#### Extracted text
:::

Maintained feature-set experiments

  • deep_geo_no_region_controls_v1: geometry-only features without region-category controls
  • deep_geo_v1: geometry-derived features only
  • deep_geo_plus_wdi_controls_v1: geometry plus the core WDI land/resource controls
  • deep_geo_plus_wdi_agri_water_v1: geometry plus broader WDI agriculture/water variables
  • deep_geo_plus_wdi_resources_v1: geometry plus expanded WDI resource variables, including rents, depletion, fisheries, and resource-export mix
  • deep_geo_plus_climate_normals_v1: geometry plus WorldClim baseline climate
  • deep_geo_plus_climate_variability_v1: geometry plus decade climate variability/shock features
  • deep_geo_plus_hydro_terrain_v1: geometry plus coastline, rivers, lakes, and terrain-structure features
  • deep_geo_plus_aquastat_dams_v1: geometry plus AQUASTAT dam/storage infrastructure features
  • natural_endowment_full_v1: geometry plus climate normals and climate variability, without region controls
  • natural_endowment_hydro_terrain_v1: geometry plus climate and hydro/terrain structure, without region controls
  • wdi_controls_agri_water_only_v1: WDI controls without geometry inputs
  • wdi_resources_only_v1: resource-heavy WDI block without geometry inputs
  • combined_geo_wdi_climate_v1: geometry, WDI controls, and climate normals
  • combined_geo_wdi_climate_full_v1: geometry, WDI controls, climate normals, and climate variability
  • combined_geo_wdi_agri_water_climate_v1: geometry, broader WDI agri/water controls, and climate normals
  • combined_geo_wdi_agri_water_climate_full_v1: current fullest maintained natural-plus-controls tabular stack
  • combined_geo_wdi_agri_water_climate_hydro_terrain_full_v1: wide combined stack including hydro/terrain structure
  • combined_geo_wdi_resources_agri_water_climate_hydro_terrain_full_v1: current widest combined stack with hydro/terrain plus expanded WDI resources
  • combined_geo_wdi_resources_agri_water_climate_hydro_terrain_aquastat_full_v1: widened combined stack that adds AQUASTAT dams/storage infrastructure

Guardrails

  • No model gets reported without a baseline comparison.

:::

#### Record set
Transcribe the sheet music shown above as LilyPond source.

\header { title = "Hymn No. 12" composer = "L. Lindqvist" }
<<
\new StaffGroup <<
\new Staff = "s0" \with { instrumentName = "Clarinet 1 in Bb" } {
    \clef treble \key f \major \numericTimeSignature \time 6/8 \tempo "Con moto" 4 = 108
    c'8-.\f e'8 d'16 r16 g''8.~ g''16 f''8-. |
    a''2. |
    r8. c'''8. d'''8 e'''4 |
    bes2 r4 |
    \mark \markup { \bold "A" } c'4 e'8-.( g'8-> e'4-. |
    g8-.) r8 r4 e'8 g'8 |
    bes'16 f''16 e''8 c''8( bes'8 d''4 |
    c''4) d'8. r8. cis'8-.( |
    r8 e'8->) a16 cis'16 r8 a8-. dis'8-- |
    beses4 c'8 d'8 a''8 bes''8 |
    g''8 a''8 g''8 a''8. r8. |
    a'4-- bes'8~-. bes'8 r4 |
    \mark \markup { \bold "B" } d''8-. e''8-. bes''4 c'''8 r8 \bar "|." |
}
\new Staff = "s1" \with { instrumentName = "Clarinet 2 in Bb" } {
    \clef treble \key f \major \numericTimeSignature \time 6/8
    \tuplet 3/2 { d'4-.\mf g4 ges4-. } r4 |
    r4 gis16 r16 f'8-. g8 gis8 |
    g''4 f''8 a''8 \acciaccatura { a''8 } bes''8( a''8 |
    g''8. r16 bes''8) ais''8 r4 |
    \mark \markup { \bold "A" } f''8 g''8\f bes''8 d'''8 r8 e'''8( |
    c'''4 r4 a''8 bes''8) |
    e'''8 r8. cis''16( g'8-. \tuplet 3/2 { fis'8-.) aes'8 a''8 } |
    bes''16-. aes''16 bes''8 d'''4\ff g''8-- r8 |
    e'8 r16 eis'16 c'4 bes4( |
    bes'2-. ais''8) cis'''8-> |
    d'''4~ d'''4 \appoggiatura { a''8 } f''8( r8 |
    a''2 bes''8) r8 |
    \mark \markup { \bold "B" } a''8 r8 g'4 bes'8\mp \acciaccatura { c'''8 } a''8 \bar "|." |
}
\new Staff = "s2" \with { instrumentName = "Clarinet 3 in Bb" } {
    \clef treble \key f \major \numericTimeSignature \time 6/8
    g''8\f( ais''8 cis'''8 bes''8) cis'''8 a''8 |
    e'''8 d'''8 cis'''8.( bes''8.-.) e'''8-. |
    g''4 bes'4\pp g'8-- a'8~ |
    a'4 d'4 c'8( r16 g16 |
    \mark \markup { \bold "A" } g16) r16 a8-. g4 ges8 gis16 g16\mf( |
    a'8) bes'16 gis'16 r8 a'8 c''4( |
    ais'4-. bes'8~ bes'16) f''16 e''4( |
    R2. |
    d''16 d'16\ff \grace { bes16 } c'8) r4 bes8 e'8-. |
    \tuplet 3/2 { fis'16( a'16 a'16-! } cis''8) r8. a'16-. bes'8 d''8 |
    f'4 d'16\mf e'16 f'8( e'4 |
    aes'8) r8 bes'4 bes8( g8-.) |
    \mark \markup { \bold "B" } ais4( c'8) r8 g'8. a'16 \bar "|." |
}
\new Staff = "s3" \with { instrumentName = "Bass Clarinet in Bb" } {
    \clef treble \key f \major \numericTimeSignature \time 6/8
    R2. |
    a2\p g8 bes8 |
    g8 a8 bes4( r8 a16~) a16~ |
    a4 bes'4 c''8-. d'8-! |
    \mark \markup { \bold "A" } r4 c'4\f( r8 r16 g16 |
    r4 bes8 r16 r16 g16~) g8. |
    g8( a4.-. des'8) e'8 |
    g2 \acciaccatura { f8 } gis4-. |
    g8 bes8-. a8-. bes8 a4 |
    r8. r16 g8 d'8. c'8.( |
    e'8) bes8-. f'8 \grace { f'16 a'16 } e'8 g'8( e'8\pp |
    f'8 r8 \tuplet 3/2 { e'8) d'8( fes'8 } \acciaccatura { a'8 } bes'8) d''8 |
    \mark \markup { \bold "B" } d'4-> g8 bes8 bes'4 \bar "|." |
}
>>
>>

:::

#### Task item
Copy out the text on maintained feature-set experiments above in full, character for character.

#### Output of the task
Maintained feature-set experiments

  • deep_geo_no_region_controls_v1: geometry-only features without region-category controls
  • deep_geo_v1: geometry-derived features only
  • deep_geo_plus_wdi_controls_v1: geometry plus the core WDI land/resource controls
  • deep_geo_plus_wdi_agri_water_v1: geometry plus broader WDI agriculture/water variables
  • deep_geo_plus_wdi_resources_v1: geometry plus expanded WDI resource variables, including rents, depletion, fisheries, and resource-export mix
  • deep_geo_plus_climate_normals_v1: geometry plus WorldClim baseline climate
  • deep_geo_plus_climate_variability_v1: geometry plus decade climate variability/shock features
  • deep_geo_plus_hydro_terrain_v1: geometry plus coastline, rivers, lakes, and terrain-structure features
  • deep_geo_plus_aquastat_dams_v1: geometry plus AQUASTAT dam/storage infrastructure features
  • natural_endowment_full_v1: geometry plus climate normals and climate variability, without region controls
  • natural_endowment_hydro_terrain_v1: geometry plus climate and hydro/terrain structure, without region controls
  • wdi_controls_agri_water_only_v1: WDI controls without geometry inputs
  • wdi_resources_only_v1: resource-heavy WDI block without geometry inputs
  • combined_geo_wdi_climate_v1: geometry, WDI controls, and climate normals
  • combined_geo_wdi_climate_full_v1: geometry, WDI controls, climate normals, and climate variability
  • combined_geo_wdi_agri_water_climate_v1: geometry, broader WDI agri/water controls, and climate normals
  • combined_geo_wdi_agri_water_climate_full_v1: current fullest maintained natural-plus-controls tabular stack
  • combined_geo_wdi_agri_water_climate_hydro_terrain_full_v1: wide combined stack including hydro/terrain structure
  • combined_geo_wdi_resources_agri_water_climate_hydro_terrain_full_v1: current widest combined stack with hydro/terrain plus expanded WDI resources
  • combined_geo_wdi_resources_agri_water_climate_hydro_terrain_aquastat_full_v1: widened combined stack that adds AQUASTAT dams/storage infrastructure

Guardrails

  • No model gets reported without a baseline comparison.